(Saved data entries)
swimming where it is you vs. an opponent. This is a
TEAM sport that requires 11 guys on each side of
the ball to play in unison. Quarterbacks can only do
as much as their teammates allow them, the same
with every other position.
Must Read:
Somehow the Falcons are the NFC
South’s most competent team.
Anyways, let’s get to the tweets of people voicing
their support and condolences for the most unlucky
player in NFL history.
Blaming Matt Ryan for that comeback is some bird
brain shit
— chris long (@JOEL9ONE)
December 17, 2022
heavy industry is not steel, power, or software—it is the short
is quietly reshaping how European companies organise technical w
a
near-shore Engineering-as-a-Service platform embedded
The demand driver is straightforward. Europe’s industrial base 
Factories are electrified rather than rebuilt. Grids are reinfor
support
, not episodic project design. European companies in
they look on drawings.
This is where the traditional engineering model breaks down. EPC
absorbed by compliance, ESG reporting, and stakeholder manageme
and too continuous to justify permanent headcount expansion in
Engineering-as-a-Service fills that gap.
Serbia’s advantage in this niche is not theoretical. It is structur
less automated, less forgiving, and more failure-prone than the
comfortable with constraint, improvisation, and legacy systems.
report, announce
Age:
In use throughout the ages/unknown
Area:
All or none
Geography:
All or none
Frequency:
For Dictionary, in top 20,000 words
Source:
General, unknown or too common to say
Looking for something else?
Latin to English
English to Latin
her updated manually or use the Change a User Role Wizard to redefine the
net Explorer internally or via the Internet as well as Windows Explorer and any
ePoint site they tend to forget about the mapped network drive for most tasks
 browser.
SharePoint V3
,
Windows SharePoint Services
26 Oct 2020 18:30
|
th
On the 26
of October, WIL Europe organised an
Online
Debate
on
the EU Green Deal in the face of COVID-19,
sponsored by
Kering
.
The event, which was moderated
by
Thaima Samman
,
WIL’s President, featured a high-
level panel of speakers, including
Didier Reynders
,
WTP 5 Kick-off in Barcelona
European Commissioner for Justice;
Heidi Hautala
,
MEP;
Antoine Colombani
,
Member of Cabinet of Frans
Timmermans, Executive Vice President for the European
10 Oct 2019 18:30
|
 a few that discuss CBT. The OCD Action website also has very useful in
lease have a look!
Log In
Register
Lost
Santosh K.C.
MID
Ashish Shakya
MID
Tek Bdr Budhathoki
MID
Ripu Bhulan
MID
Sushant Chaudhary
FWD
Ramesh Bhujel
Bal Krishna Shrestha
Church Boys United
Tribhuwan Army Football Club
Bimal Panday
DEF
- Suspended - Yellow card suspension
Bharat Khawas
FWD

--- Activity ---
Wherever the string "they" appears in the data above, copy the line it sits in.

--- Task response ---
they look on drawings.
ePoint site they tend to forget about the mapped network drive for most tasks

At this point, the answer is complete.